Today’s headlines in Denver were pretty predictable, a classic combination of panic, doom-and-gloom, and overreaction:

The Defense Bails Out the Offense, Again

Manning’s Struggles Continue

The Broncos Offense Remains Stuck in Neutral

Every story about Sunday’s win at Cleveland had a familiar chord running through it: The Broncos defense is championship-caliber, but their offense isn’t ready for primetime.

To some extent, that’s true. Against the Browns, Denver’s defense made big plays when they had to, including a huge stop in overtime that kept Cleveland off the scoreboard. And for the sixth straight week, the Broncos offense wasn’t a thing of beauty, sputtering at times and being downright ugly on occasion.

But that analysis of the game isn’t entirely accurate. In fact, it’s failing to see the big picture. For those not looking to simply find evidence to support their side of the never-ending Peyton Manning argument, there were plenty of positive signs for Denver’s much-maligned attack.

1. The Broncos found a running game

On the day, Ronnie Hillman finished with an impressive 111 yards on 20 carries; that’s a legit 5.6 yards per carry, as it wasn’t inflated by one big run. Hillman consistently found his way through holes, picking up chunks of yardage on almost every carry; he once again showed that he’s Denver’s best option in the backfield, showcasing the burst needed in Gary Kubiak’s one-cut system.

That said, C.J. Anderson also showed some flashes against the Browns, particularly on the team’s game-winning drive. When the Broncos needed a few yards to make Brandon McManus’ field-goal attempt a little easier, No. 22 was able to move the chains despite the fact that the Browns knew what was coming.

2. The offensive line is coming around

In part, the success of Hillman and Anderson had to do with the fact that the guys in the trenches were finally opening some holes. Despite shuffling players in and out, rotating seven different guys throughout the game, the Broncos o-line was able to find some cohesion. It showed in their ability to move the ball on the ground throughout the day.

In addition, the big men in the trenches did a nice job of protecting Manning. In 48 pass attempts, the quarterback wasn’t sacked once; and for the most part, he was relatively untouched. In addition, the o-line provided the time and space needed for No. 18 to find an open receiver, step into throws and deliver some downfield strikes.

3. Manning made some nice throws

For the most part, everyone is going to focus on the three picks the Broncos quarterback threw against Cleveland; and that’s totally fair, as they were a combination of poor decisions and ugly passes.

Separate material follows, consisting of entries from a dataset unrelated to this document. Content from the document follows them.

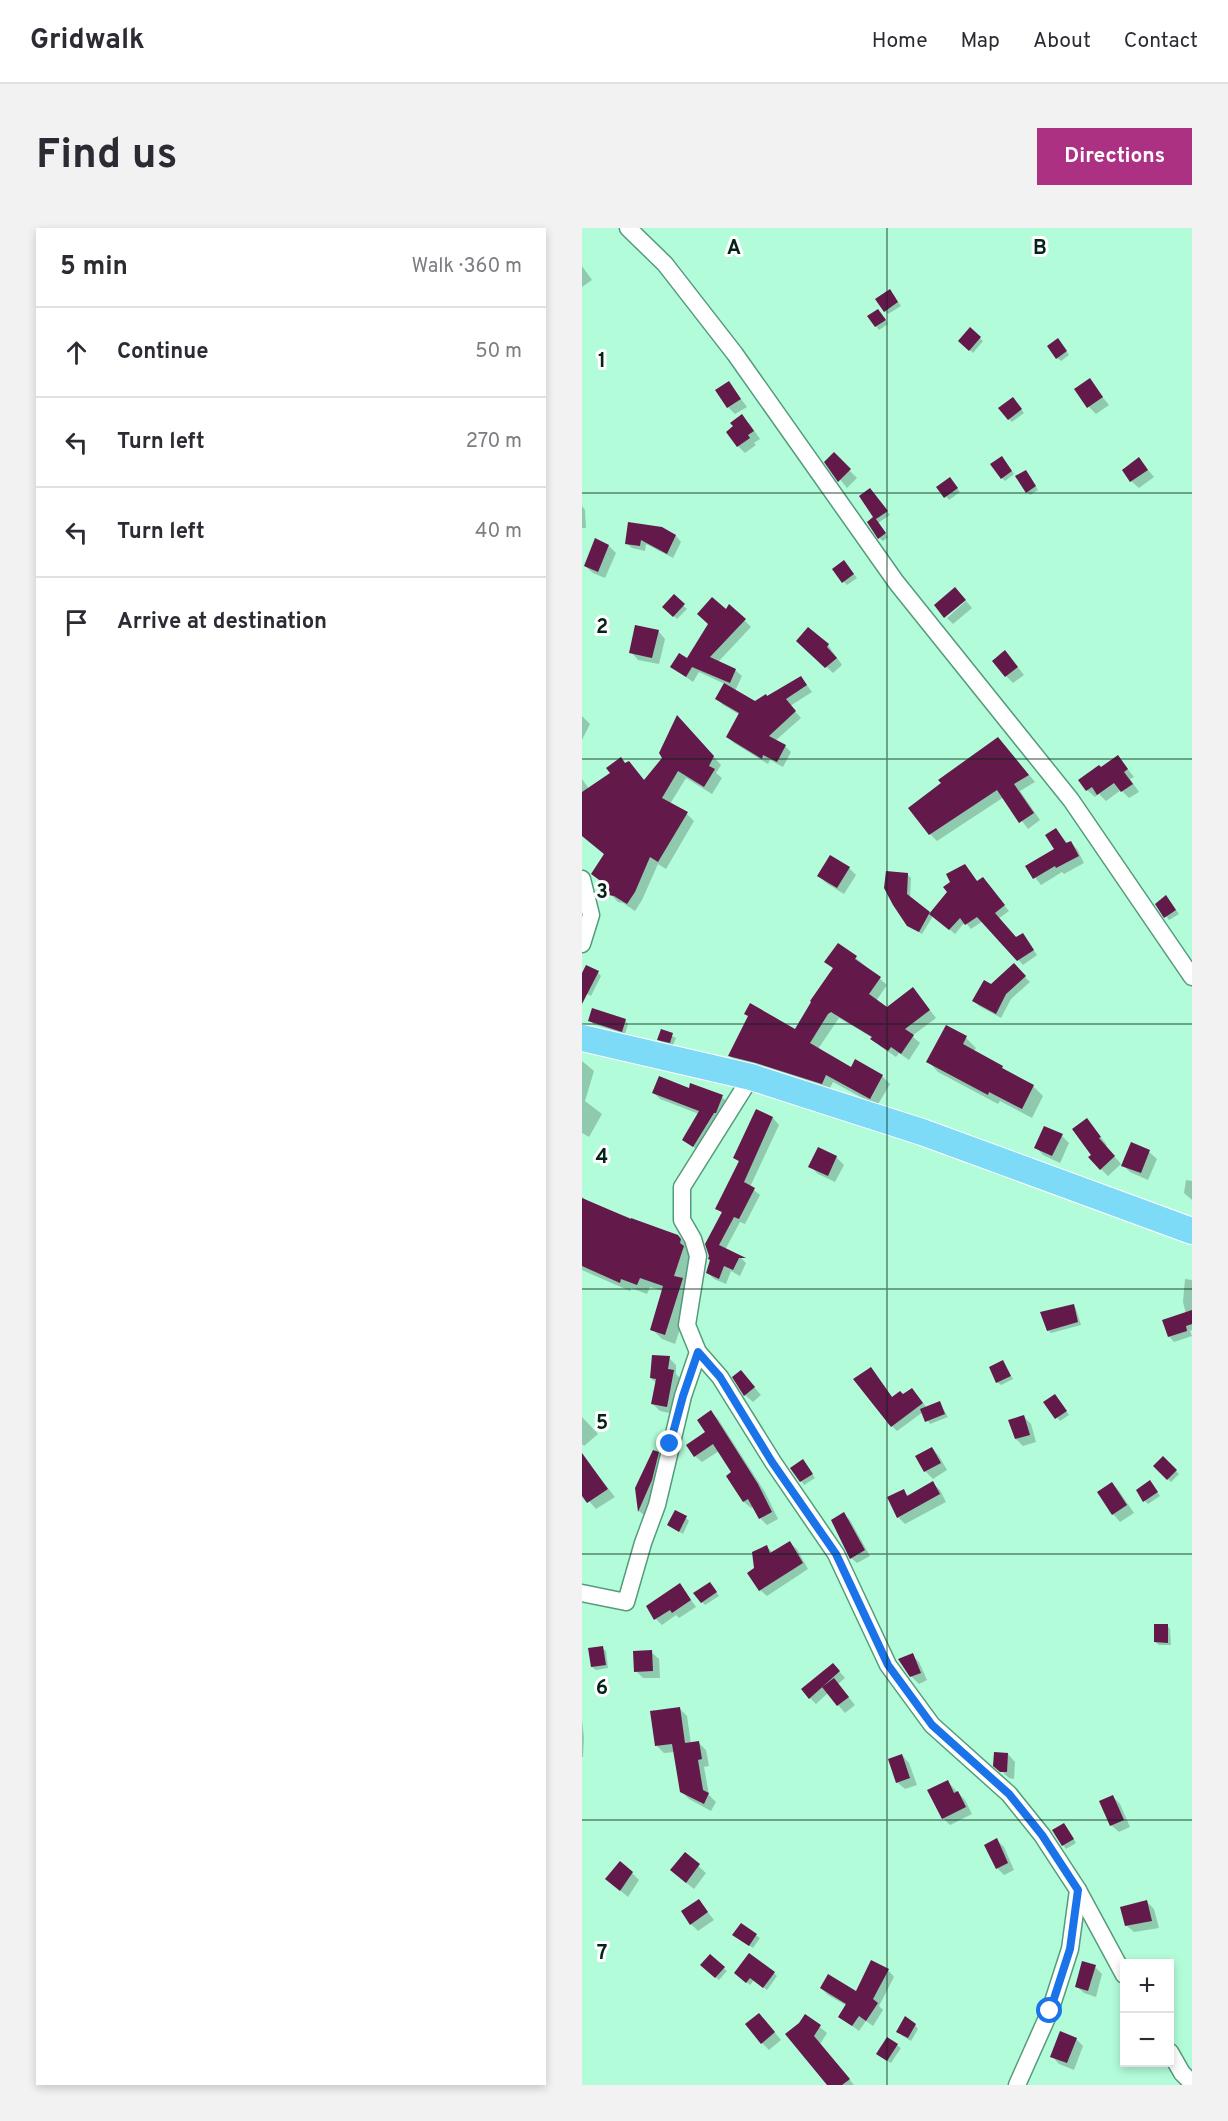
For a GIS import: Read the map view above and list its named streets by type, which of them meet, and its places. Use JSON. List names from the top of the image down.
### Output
{
  "page": {
    "header": "Gridwalk",
    "nav": [
      "Home",
      "Map",
      "About",
      "Contact"
    ],
    "buttons": "Directions",
    "title": "Find us",
    "heading": ["5 min", "Walk · 360 m"],
    "list": [
      ["Continue", "50 m"],
      ["Turn left", "270 m"],
      ["Turn left", "40 m"],
      "Arrive at destination"
    ],
    "map_buttons": ["+", "−"]
  },
  "grid": {
    "columns": ["A", "B"],
    "rows": [
      "1",
      "2",
      "3",
      "4",
      "5",
      "6",
      "7"
    ]
  }
}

But failing to recognize what happened on the other 45 passes would be a mistake.

Throughout the day, Manning completed deep ins and long outs, throws that he supposedly couldn’t make anymore. In addition, he finally connected on a go route, hitting Emmanuel Sanders on a 75-yard touchdown pass in the second half; that’s the type of completion that will start to open up the rest of the offense.

As a result, it’s fairly obvious that Manning’s issues at the moment aren’t physical; they’re mental. He’s throwing the ball as well as he has during his time in Denver; over and over and over again that was evident on Sunday. But he’s also making way more mistakes, misreads and bad decisions than he’s ever made as a Bronco. That’s because he’s still thinking instead of just playing; once the game becomes instinctual again, Manning will be just fine.

So while everyone else is moping around today, find the silver lining. The Broncos offense is about to burst out; there were signs of it on Sunday in Cleveland.

With a running game that is coming around, an offensive line that is finally opening holes and protecting the passer, and a QB that is grasping a system more and more with each week, the long process of transitioning to a new offense is about complete. And when that happens, everyone who doubted Manning, Kubiak and the Broncos during a 6-0 start will look and feel pretty silly.